My name is Susan Wood and I am your Celebrant today
We are here today in order to pay our last respects and bid a sad but fond farewell to Gary and to offer our support to his family at this sad and difficult time
Today is a sad day and rightly so, it is never easy to say goodbye to someone we love, but it is also a day to celebrate, honour and pay tribute to Gary, who during his life, was kind loving person, devoted to his family
Weep not for me though I am gone
Gary began his working in a shoe shop followed by book shop, then when he was 16 he decided to join the Army although lying about his age saying he was 18 to get in as he wanted to see the world.
While serving in the army Gary was stationed at an airfield and
started to witness the reality of war as damaged aircraft returned
It is in Burma that Gary would see the world in a different light
now only 18yrs because having lied about his age.
Gary left the Army at 22 (his real age) Meeting Joan in a milk bar in Bolton they married on the 1st January 1947 and had their first child in 1947 Bob, a daughter Linda followed in 1952 and the family was complete with the arrival of Alan.
Gary had always liked playing on the football pools and won a
small fortune in 1955 of £1,600.
Gary was a busy man but had time to spend with his children and
Alan used to accompany his dad on his many visits to the Bakery and
cash and carry and sometimes Gary would call for a swift half on the
way back to the shop.
They would enjoy going on a week's holiday each year to Blackpool
and being fortunate enough to have our own car and park and stay in
a hotel on the front.
Alan can remember his dad teaching him how to play chess, which
Gary had learned how to play in hospital when recovering from his
wounds in Burma and then promptly nicked the chess set and taught
his mates in his platoon how to play.
Now free and Single Gary found new hobbies in dancing, playing
bridge and studying the form and betting on the horses although he
did have some good wins it was more of a hobby to him and would spend
hours reading up on horses, jockeys and courses.
Gary was a patient man, when he sawn Alan at the age of 14 sat
on a wall in Radcliffe smoking as he drove past he said nothing.
Gary helped to buy a motorcycle for Alan in 1976 for the vastly sum of £535 and so he was able to explore the surrounding towns and Blackpool on it.
Around 1987 Gary had a pace maker fitted had it not been for this
marvel of technology life would have been so much different without
Gary was a grandad to Paul, Sarah, Emma, Lisa, he would often
visit Alan and there are lovely memories of him dancing with Emma
and Lisa standing on his feet.
Alan has many memories of spending time with his Dad at his flat
enjoying a brew and chatting about all things in life and getting
plenty of fatherly advice.
Gary formed a special bond with Danny at the home and they referred
to each other as Sergeant (Danny) and private (Noel).
On the 4th of March Gary closed his eyes and went to sleep for
the last time, he was 94.
Speak of me as you have always done.
Could I ask you all to please stand
Gary, you have been supportive and kind to us all these years
and we thank you for all the love and encouragement you have shown.
We rejoice that you lived.
May your memory be a blessing to all who knew you.
Our Father, who art in heaven,
Gary will be missed enormously by his family but he has left them
with a wealth of wonderful memories to look back on and these are
the things that will bring them such comfort in the years ahead.
As we prepare to leave we will listen to My Way by Frank Sinatra
My Grandad was an incredible person, and it's easy to see the qualities he has passed down to my Dad.
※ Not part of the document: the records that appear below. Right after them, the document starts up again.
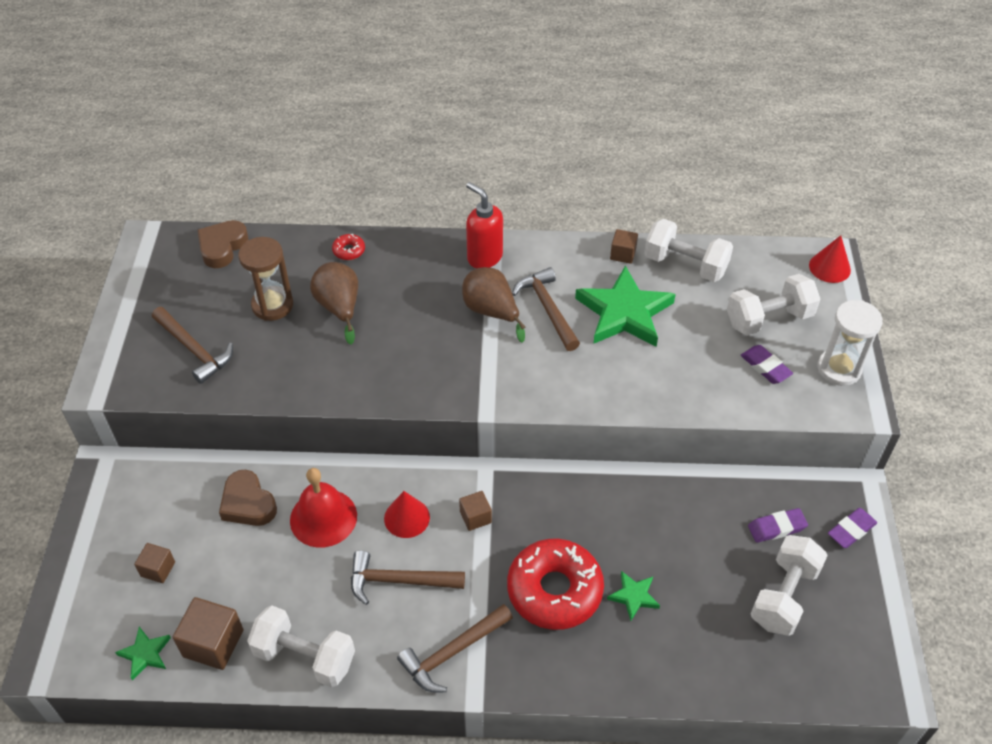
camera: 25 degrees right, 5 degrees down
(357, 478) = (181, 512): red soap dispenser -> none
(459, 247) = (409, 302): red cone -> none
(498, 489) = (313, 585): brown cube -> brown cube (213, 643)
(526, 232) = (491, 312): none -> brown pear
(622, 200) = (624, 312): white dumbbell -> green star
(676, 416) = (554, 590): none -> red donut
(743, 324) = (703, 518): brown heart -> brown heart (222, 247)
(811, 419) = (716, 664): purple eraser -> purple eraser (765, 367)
He had a great sense of humour, a handsome smile and a kind disposition. He was extremely calm and content, but no fool and not afraid to stand up for himself.
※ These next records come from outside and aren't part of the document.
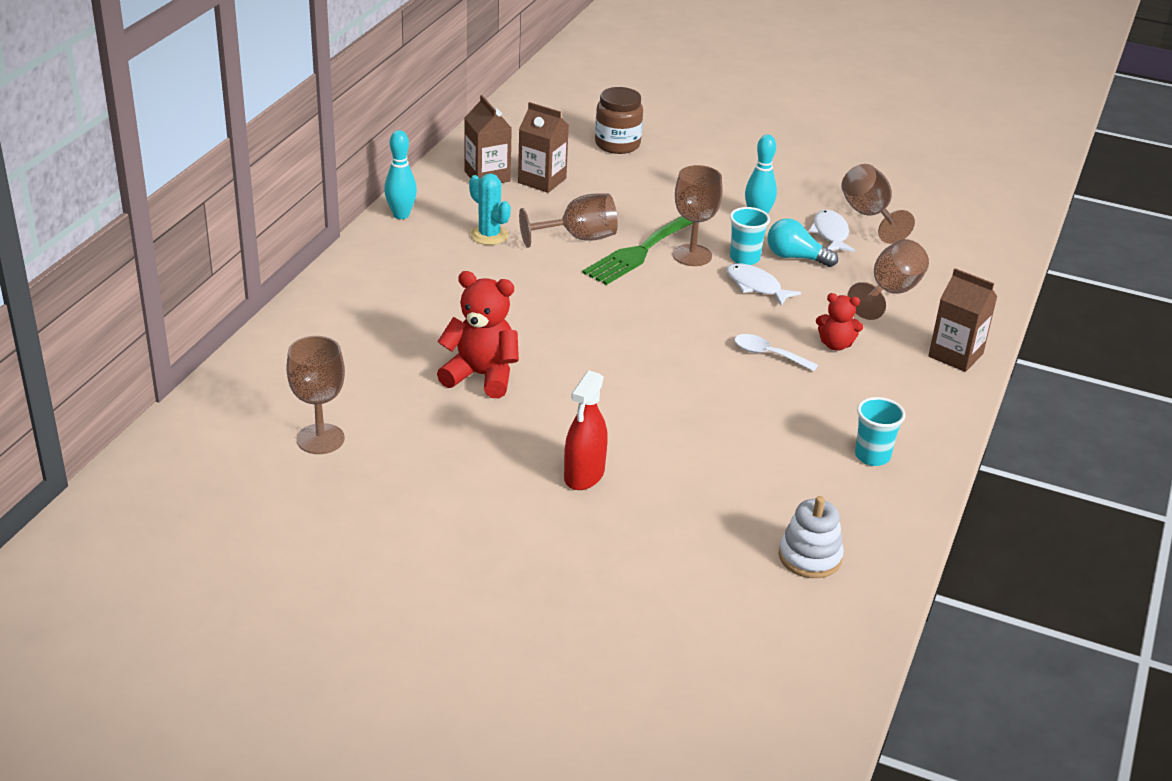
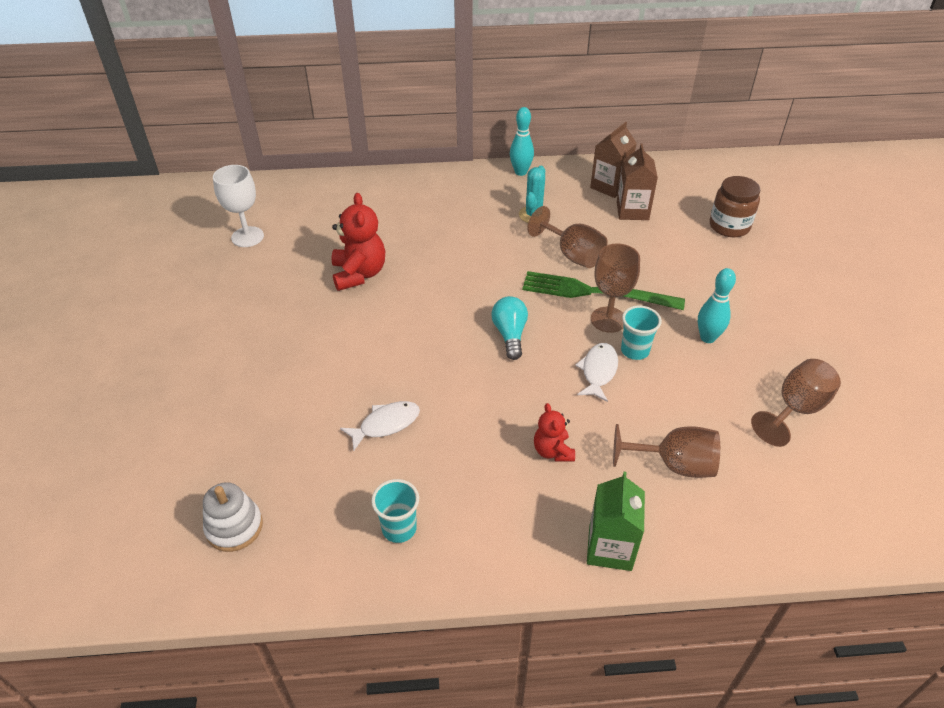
camera: 65 degrees right, 10 degrees up
(320, 439) = (247, 237): brown goblet -> white goblet
(584, 475) = (273, 362): red spray bottle -> none
(768, 354) = (502, 411): white spoon -> none
(795, 257) = (669, 381): turquoise light bulb -> turquoise light bulb (510, 335)
(830, 233) = (733, 392): white fish -> white fish (386, 424)
(955, 355) = (610, 548): brown carton -> green carton

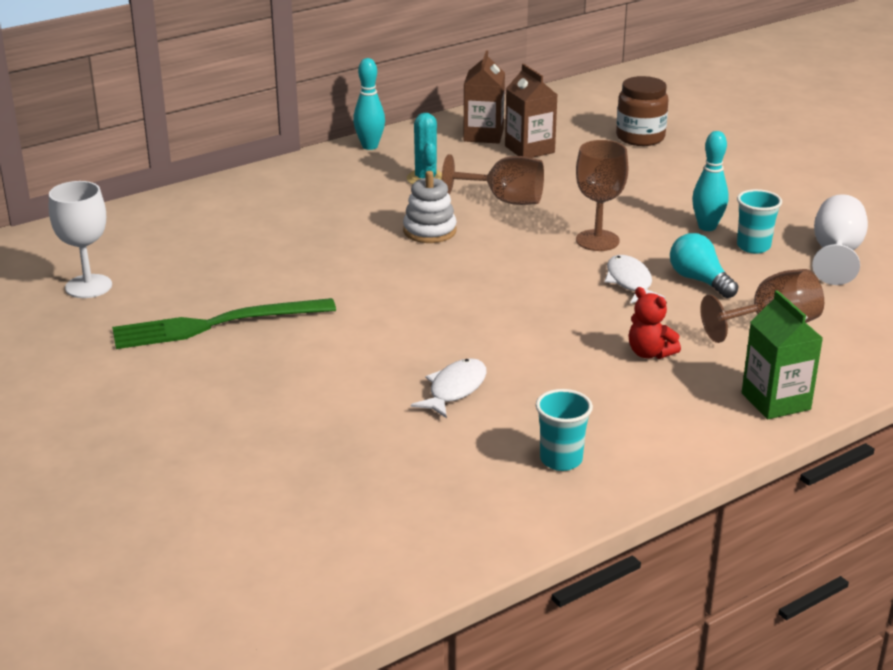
camera: 30 degrees left, 15 degrees down
(234, 527) = (379, 522): white stacking toy -> white stacking toy (429, 231)
(359, 274) = (277, 280): red teddy bear -> none
(510, 335) = (509, 281): turquoise light bulb -> turquoise light bulb (699, 280)
(595, 292) = (561, 223): green fork -> green fork (216, 324)
(634, 351) = (648, 256): turquoise cup -> turquoise cup (753, 246)
(795, 409) = (836, 254): brown goblet -> white goblet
Grandad was so laid back that you would almost think that he was completely fearless. I asked him once why he had decided to join the army in the midst of war, and he simply replied 'I was bored'. He seemed to live by his own rules, if he wanted to do something; he'd pretty much do it. In Burma, if he thought his position made him a sitting duck, he'd just move.
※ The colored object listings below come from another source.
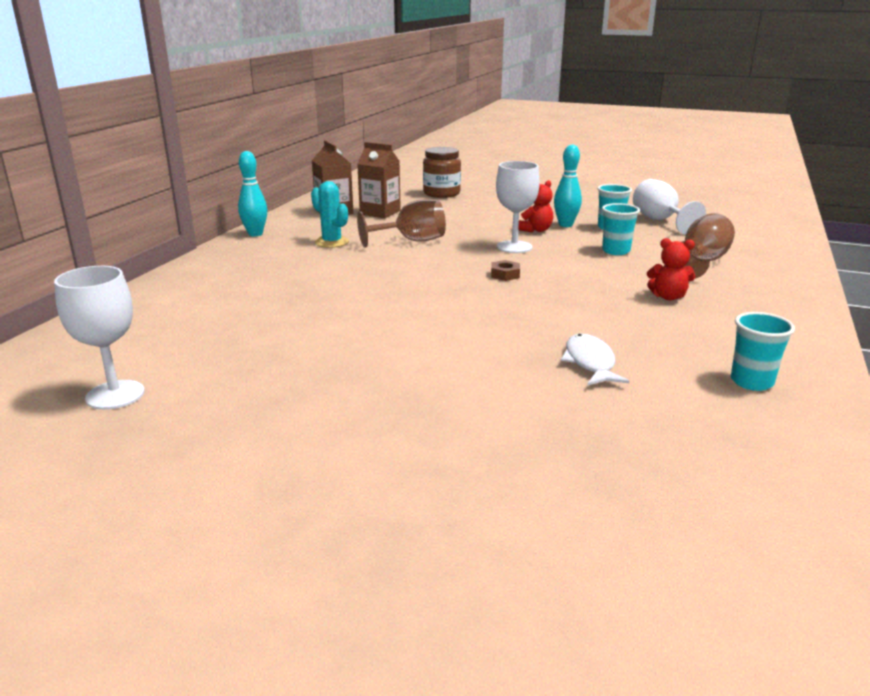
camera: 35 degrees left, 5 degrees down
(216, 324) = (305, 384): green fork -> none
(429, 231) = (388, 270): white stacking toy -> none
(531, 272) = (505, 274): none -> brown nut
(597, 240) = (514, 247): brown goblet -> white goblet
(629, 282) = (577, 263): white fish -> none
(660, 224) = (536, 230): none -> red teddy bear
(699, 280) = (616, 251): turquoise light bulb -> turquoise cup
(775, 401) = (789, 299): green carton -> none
He was unlucky enough to be injured twice in the war, and to contract some of the deadliest diseases known; TB, Malaria, but he was lucky enough to survive it all, and then come home and win the pools! I've often joked with friends that he was invincible, and shared some of his miraculous stories, including his French heritage and his beautiful French name, whose beauty gets a bit lost in translation.
As a child I can't remember him without at least a walking stick, but that didn't stop him from teaching us the foxtrot by standing on his shoes. He was always humming an old tune back then. Again with his luck, he was completely independent into his late 80's, and he went about doing what he wanted to do and being content, putting the odd bet on and keeping up with the sport.
When he did begin to lose his independence and stopped driving, he didn't become depressed although it was hard. He looked after himself where he could, but also knew when he needed help and wasn't afraid to seek it. He was incredibly strong and genuine, and I'm very proud he was my Grandad.
I think we can all agree and be grateful that at the age of 94 and the adventures he had been on, he had a good, long life, and in the end, in the excellent care of the staff at Wingates, he had a peaceful passing that he truly deserved.